P40.05
Background: Understanding the precise mechanisms of HIV transmission across genital barriers is essential for studying vaccine development and inhibitory compounds. Previously, we illustrated that HIV can penetrate the intact female epithelium both ex vivo and in vivo, suggesting a diffusion mechanism for HIV entry; however, these studies were primarily focused on the lower female reproductive tract (FRT). We recently found that SIV based vectors can reach the ovary. The distance to transverse the uterus and fallopian tube of the upper FRT to reach the ovary is too far to reach by simple diffusion.
Methods: To investigate the possible role of cilia on the diffusion of HIV in the upper FRT, we examined the localization of cilia by staining for microtubules. Bundles of microtubules are present in the extended structure of individual cilia. To assess how ciliated epithelium might influence the movement of fluorescent beads and virus, we directly visualized the dynamics of fluorescent particles using time-lapse imaging.

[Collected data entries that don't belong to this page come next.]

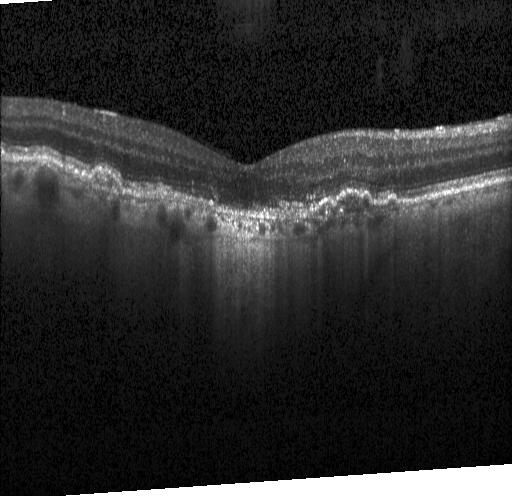 Horizontal scan through the fovea, optical coherence tomography B-scan.
Diagnosis: a choroidal neovascular membrane.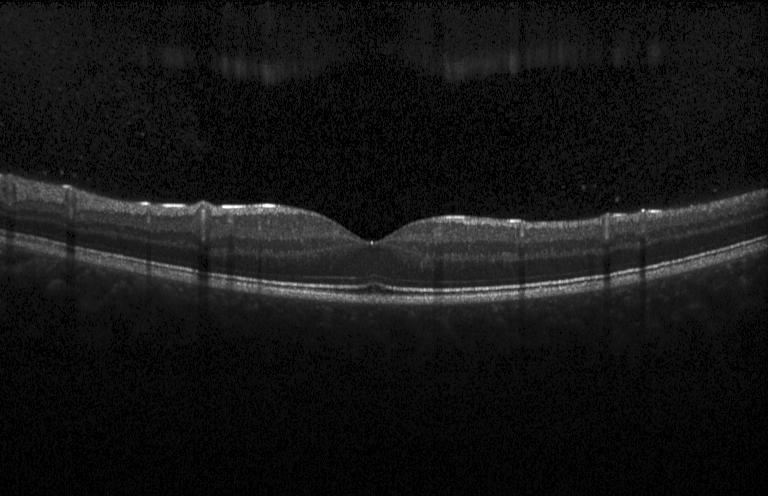 Instrument: Heidelberg Spectralis, optical coherence tomography B-scan, fovea-centered
This B-scan demonstrates no choroidal neovascularization, diabetic macular edema, or drusen.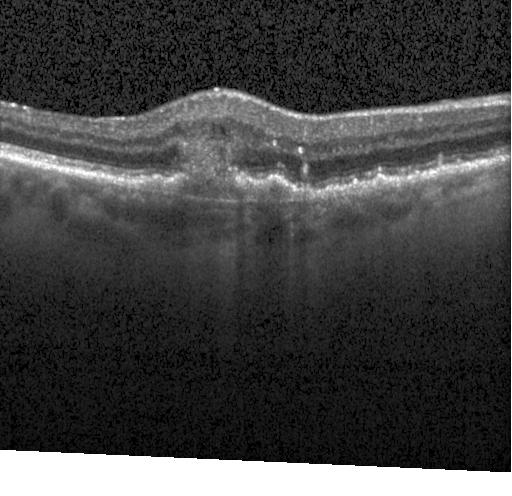
Instrument: Heidelberg Spectralis. Through the macula. OCT line scan. Spectral-domain OCT
Finding: a choroidal neovascular membrane.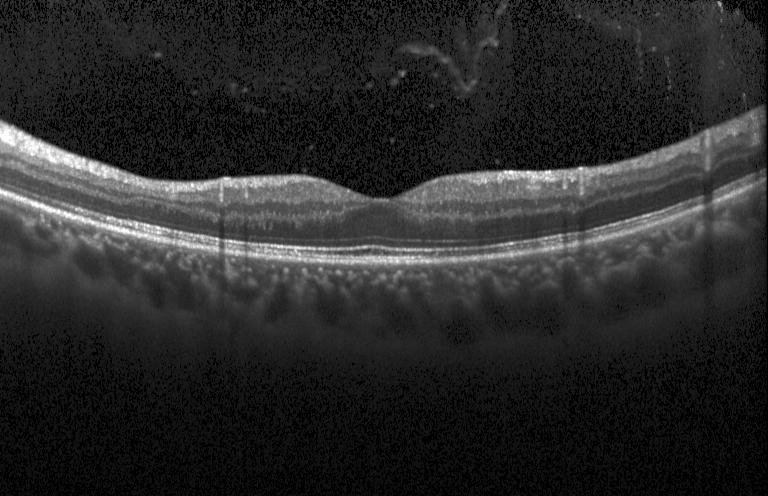 Centered on the fovea. Heidelberg Spectralis OCT system. Retinal OCT B-scan
This B-scan demonstrates neither CNV, DME, nor drusen.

Results: We find that the movement of cilia has a significant influence on the diffusion of virus and nanoparticles. First, the beating of the cilia accelerates and alters the diffusion of particles by causing convection currents in the regions adjacent to the ciliated epithelia. Second, the beating of the cilia pushes the particles away from the ciliated epithelium, essentially preventing particles from interacting directly with the underlying epithelial barrier.
Conclusions: These data reveal that the ciliated epithelium of the upper FRT provides protection from potential contacting particles. It seems likely that this action also drives an acceleration of the diffusion of the particles. The net effect of the lack of binding to the tissue and acceleration drives particles to traverse the long distance to the ovary. These data suggest that the anatomy of the FRT, combined with the action of cilia, must be taken into account to achieve complete protection by inhibitory modalities.